Adam pulled his brother roughly towards himself in a tight embrace. Hoss, a boy even then bigger than his twelve year old brother, clung tightly to Adam and buried his face in his brother’s shirt. He could feel the beat of his brother’s heart and the rhythm of it was soothing, and he took a deep breath as though now things were settling back into some semblance of order.

“Hoss, you have to go back.” Adam said sternly, regarding his now with a fond look.

“I ain’t, though.”

“But you must, Hoss.” Adam pushed his brother from him and looked again at the flushed angry face of the younger boy, “Hoss, look at me? What do you see, huh?”

“I see you, Adam. Jest about the handsomest boy I know.”

Adam shook his head and smiled slowly,

“That’s because you see me through your eyes, Hoss. To that class of kids, I would be just a boy with ears that stick out, crooked teeth and too many freckles and too big an opinion of himself. Of course, I come regular sized — that’s in my favor, I guess. Hoss, you see me through the eyes of…of what we share together. How we feel about each other. But they don’t see us like we see each other. You have to go back so that they can get to see what we see in you, and so that they can get to love the things about you that we love. Hoss, it doesn’t matter that they laughed at you today. They won’t laugh at you tomorrow, I promise you that …”

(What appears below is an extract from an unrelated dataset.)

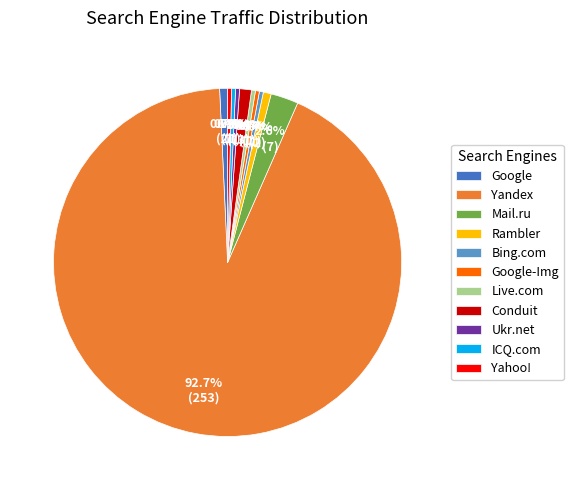

True or false: Ukr.net accounts for 0% of the total.

True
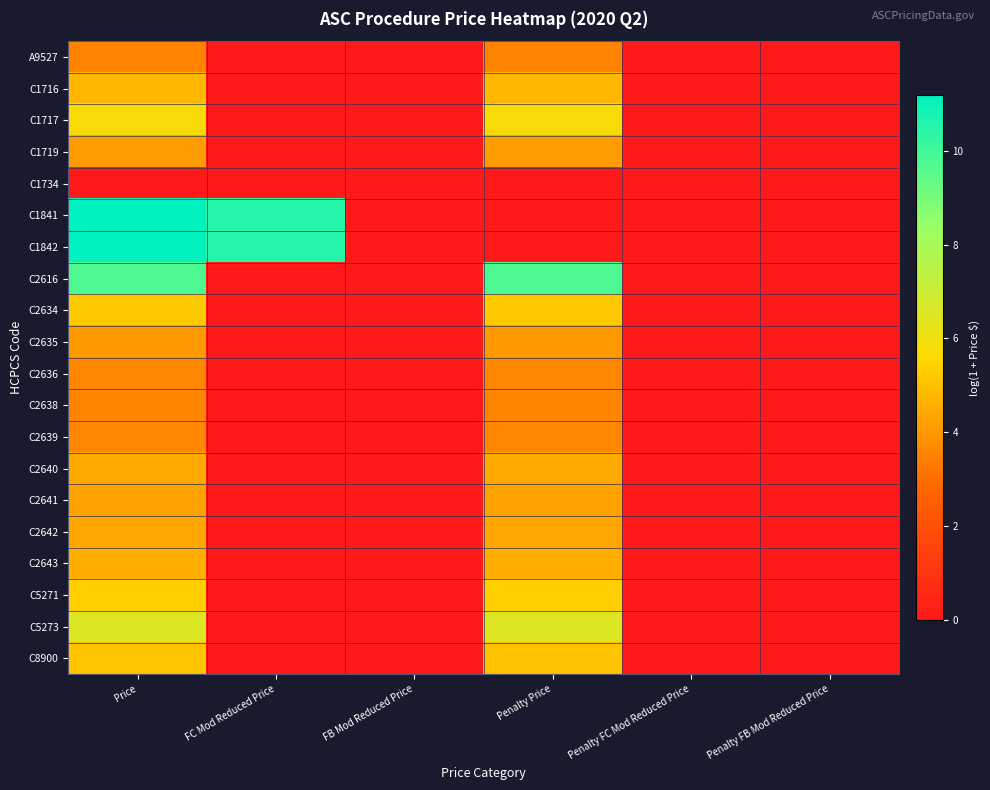

Between Penalty Price and Penalty FC Mod Reduced Price, which is larger?

Penalty Price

“They won’t? Why not?” Hoss asked, his blue eyes widening in disbelief as he stared at his brother’s earnest face.

“Because today they were all frightened of something. They were just plain scared, and when you stood up, they laughed because they were scared, that’s all.”

“But I was scared too.”

“Yeah, but you’re different.”

“Because I’m big and…”

“No,” Adam interrupted, “No, Hoss. Because you’re a Cartwright.” Adam thrust out his chin and raised his head, “And anyhow, tomorrow they won’t be scared anymore because they got through their first day at school. They’ll just be feeling a mite ashamed of themselves and wanting to be good towards you.”

“They will?”

“Sure they will, Hoss.” Adam nodded reassuringly.

Hoss frowned and nodded. He felt the start of a smile touch his lips. The pain was slowly ebbing away as he looked at his brother once again,

“I’ll always be different from them, won’t I?” Hoss said quietly, but with more confidence in the words, as though the realization of his difference was not so terrible after all.

“That’s a certainty, Hoss. But there’s a lot of ways of being different,” his brother replied with a smile of his own as he put out a hand to take that of his brother and help haul him to his feet.

“Adam?”

“Yeah?”

“I don’t think your ears stick out that much, not really. Jest a mite, p’raps.”

Adam grinned, and tossed a handful of straw in his brother’s direction. Hoss Cartwright took a deep breath and nodded to himself. Yes, he would always be different, but as Adam said, there were lots of ways of being different. Good ways, as well as bad.